▶ **DIRECTIONS FOR THIS TASK**: Each record that follows should be repeated exactly, minus any images.

[Records from a data source]
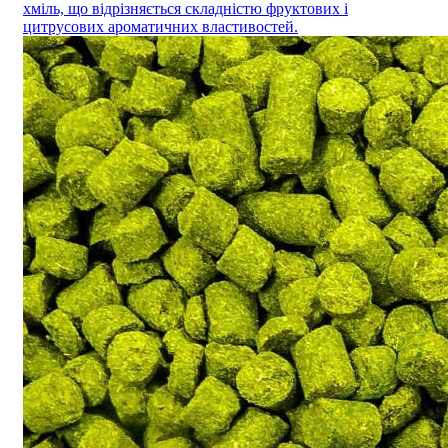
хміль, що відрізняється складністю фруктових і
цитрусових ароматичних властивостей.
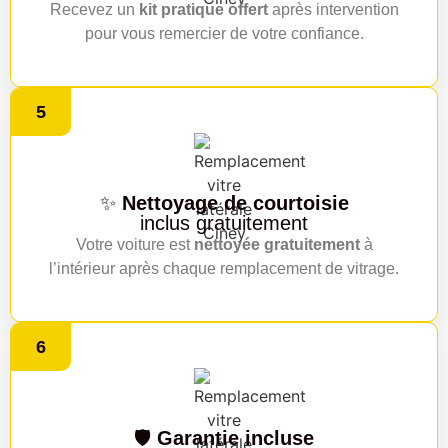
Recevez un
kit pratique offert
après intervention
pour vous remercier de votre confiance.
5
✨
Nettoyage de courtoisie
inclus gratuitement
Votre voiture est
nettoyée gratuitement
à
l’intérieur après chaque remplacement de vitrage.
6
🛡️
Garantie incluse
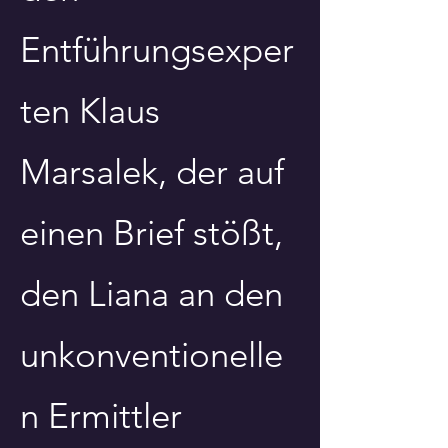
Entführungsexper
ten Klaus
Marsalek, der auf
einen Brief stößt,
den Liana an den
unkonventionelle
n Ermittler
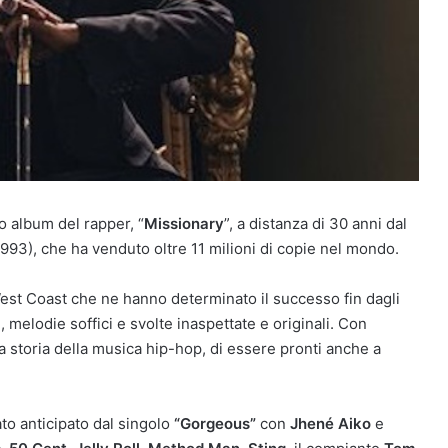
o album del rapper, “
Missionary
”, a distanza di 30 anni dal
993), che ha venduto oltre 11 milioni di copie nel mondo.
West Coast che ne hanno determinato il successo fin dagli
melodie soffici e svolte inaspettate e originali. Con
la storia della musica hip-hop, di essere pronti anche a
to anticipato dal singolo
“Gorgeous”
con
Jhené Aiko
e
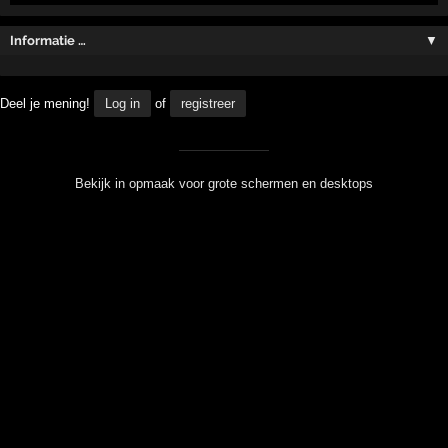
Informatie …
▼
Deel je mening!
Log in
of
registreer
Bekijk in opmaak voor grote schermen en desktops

▶ **ANSWER FOR THE TASK**:
хміль, що відрізняється складністю фруктових і
цитрусових ароматичних властивостей.
Recevez un
kit pratique offert
après intervention
pour vous remercier de votre confiance.
5
✨
Nettoyage de courtoisie
inclus gratuitement
Votre voiture est
nettoyée gratuitement
à
l’intérieur après chaque remplacement de vitrage.
6
🛡️
Garantie incluse
Entführungsexper
ten Klaus
Marsalek, der auf
einen Brief stößt,
den Liana an den
unkonventionelle
n Ermittler
o album del rapper, “
Missionary
”, a distanza di 30 anni dal
993), che ha venduto oltre 11 milioni di copie nel mondo.
West Coast che ne hanno determinato il successo fin dagli
melodie soffici e svolte inaspettate e originali. Con
la storia della musica hip-hop, di essere pronti anche a
to anticipato dal singolo
“Gorgeous”
con
Jhené Aiko
e
Informatie …
▼
Deel je mening!
Log in
of
registreer
Bekijk in opmaak voor grote schermen en desktops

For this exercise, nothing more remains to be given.